On the Right Track

Using grant sources from the state’s Stellar Communities program, Bedford moved its 1899 Milwaukee Railroad Depot downtown and repurposed it as a welcome center, museum, and trail head.

Bedford Depot
(Photo: Marla Jones)

Limestone Legacy

In 2010, Bedford had just completed a comprehensive plan, the first in 25 years, and the next year reached the final round in the competition for the inaugural Stellar Communities program but wasn’t selected for funding. The City’s second application didn’t make it to the final round. Around the same time, Mayor Shawna Girgis heard a presentation by Cook Group Board Chairman Steve Ferguson on the company’s work in downtown Bloomington. “He talked about downtown as the front door of a community and that really resonated,” says Girgis.

“One of the initial critiques of our Stellar Application was that it was too broad in scope.

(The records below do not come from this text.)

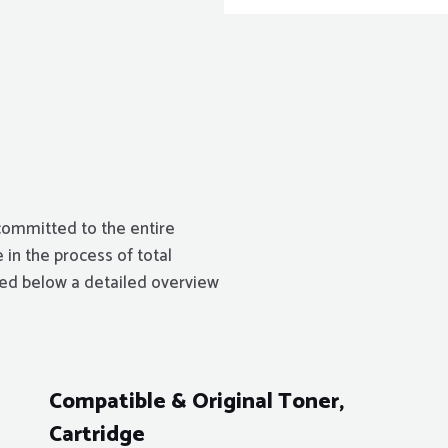
committed to the entire
 in the process of total
isted below a detailed overview
Compatible & Original Toner,
Cartridge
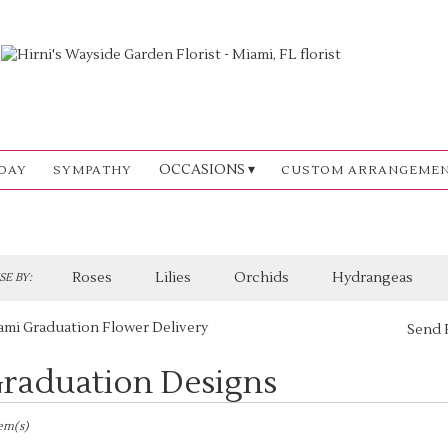
OCCASIONS ▾
DAY
SYMPATHY
CUSTOM ARRANGEME
Roses
Lilies
Orchids
Hydrangeas
E BY:
ami Graduation Flower Delivery
Send 
raduation Designs
sts
,
tem(s)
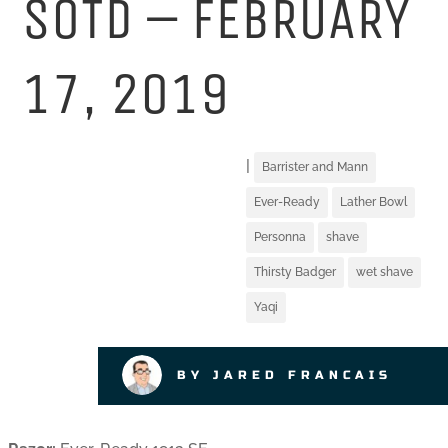
SOTD – FEBRUARY
17, 2019
|
Barrister and Mann
Ever-Ready
Lather Bowl
Personna
shave
Thirsty Badger
wet shave
Yaqi
BY JARED FRANCAIS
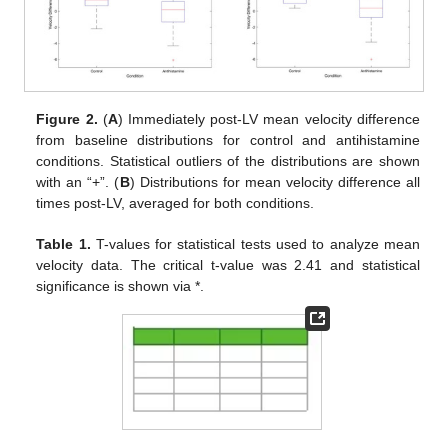
Figure 2.
(
A
) Immediately post-LV mean velocity difference
from baseline distributions for control and antihistamine
conditions. Statistical outliers of the distributions are shown
with an “+”. (
B
) Distributions for mean velocity difference all
times post-LV, averaged for both conditions.
Table 1.
T-values for statistical tests used to analyze mean
velocity data. The critical t-value was 2.41 and statistical
significance is shown via *.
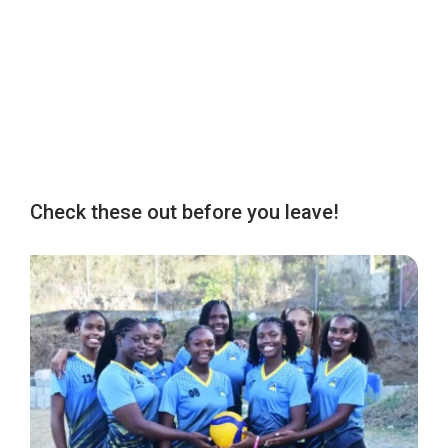
Check these out before you leave!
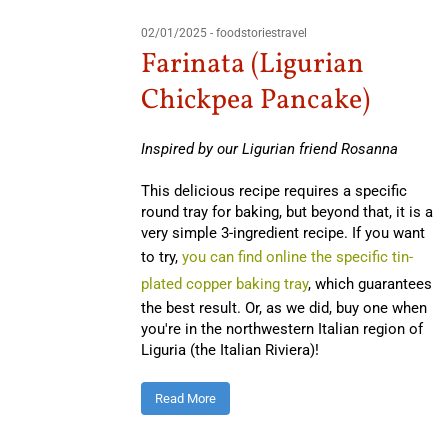
02/01/2025
-
foodstoriestravel
Farinata (Ligurian
Chickpea Pancake)
Inspired by our Ligurian friend Rosanna
This delicious recipe requires a specific
round tray for baking, but beyond that, it is a
very simple 3-ingredient recipe. If you want
to try,
you can find online the specific tin-
plated copper baking tray
, which guarantees
the best result. Or, as we did, buy one when
you're in the northwestern Italian region of
Liguria (the Italian Riviera)!
Read More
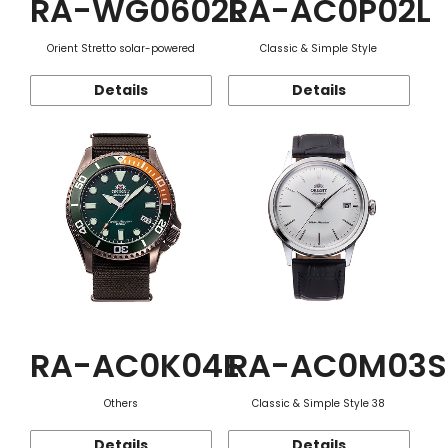
RA-WG0602L
RA-AC0P02L
Orient Stretto solar-powered
Classic & Simple Style
Details
Details
RA-AC0K04E
RA-AC0M03S
Others
Classic & Simple Style 38
Details
Details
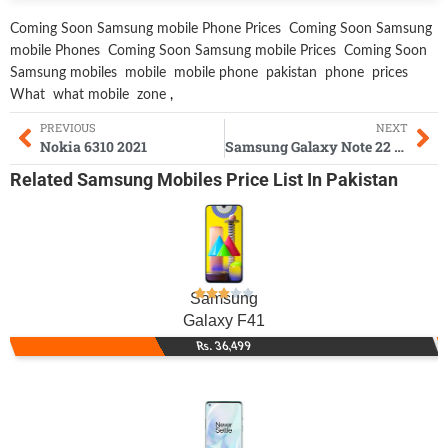
Coming Soon Samsung mobile Phone Prices
Coming Soon Samsung
mobile Phones
Coming Soon Samsung mobile Prices
Coming Soon
Samsung mobiles
mobile
mobile phone
pakistan
phone
prices
What
what mobile
zone
,
PREVIOUS
NEXT
Nokia 6310 2021
Samsung Galaxy Note 22 Ultra
Related
Samsung Mobiles
Price List In Pakistan
Samsung
Galaxy F41
Rs. 36,499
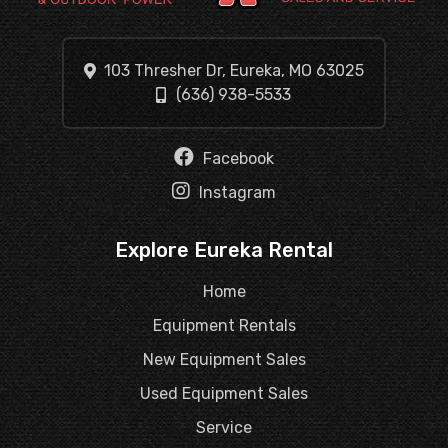
103 Thresher Dr, Eureka, MO 63025
(636) 938-5533
Facebook
Instagram
Explore Eureka Rental
Home
Equipment Rentals
New Equipment Sales
Used Equipment Sales
Service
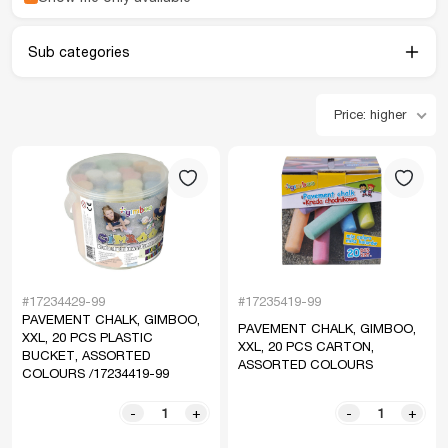
Sub categories
Price: higher
#17234429-99
#17235419-99
PAVEMENT CHALK, GIMBOO,
PAVEMENT CHALK, GIMBOO,
XXL, 20 PCS PLASTIC
XXL, 20 PCS CARTON,
BUCKET, ASSORTED
ASSORTED COLOURS
COLOURS /17234419-99
-
+
-
+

So we narrowed our focus to downtown.” In 2013, the City of Bedford adopted a downtown comprehensive plan,  and secured $1 million in commitments from local groups for grant matches to strengthen its third, winning Stellar application. The city proposed to improve the streetscape around the courthouse and establish a façade grant program to make downtown more attractive, responding to the “front door” idea.

The Stellar plan also included the transformation of a 1920s Trav-ler Radio Corporation factory into senior apartments by Hoosier Uplands. The property, renamed Stonecutters Place, celebrated its grand opening in 2015.

One outside-the-box idea stood out in Bedford’s application: moving the vacant Milwaukee Railroad Depot into downtown for use as a welcome center, museum, and trail head. Constructed in 1899, the long vacant and barely visible depot had an ornate exterior of carved limestone, a great advertisement for a primary local product.

Bedford Depot moving

(Photo courtesy Wolfe House & Building Movers)

Bedford’s Urban Enterprise Association had searched for a tenant for the building for 15 years without success, although it had installed a new tile roof. The association turned the depot over to the city, which used federal transportation enhancement dollars to move it to the corner of 14th and J streets in May 2016. The renovation design executed by Tri-County Builders retained original details, including windows, hardware, and bead-board ceilings, while using historically accurate replacements in other areas, including doors, and maple and birch flooring.

The depot will include displays on Bedford’s limestone and railroad history, tourism information, and a check-in point for a Limestone Trail System in development. Expected to open in July 2017, the limestone landmark shows how Bedford is drawing on its past to chart its future.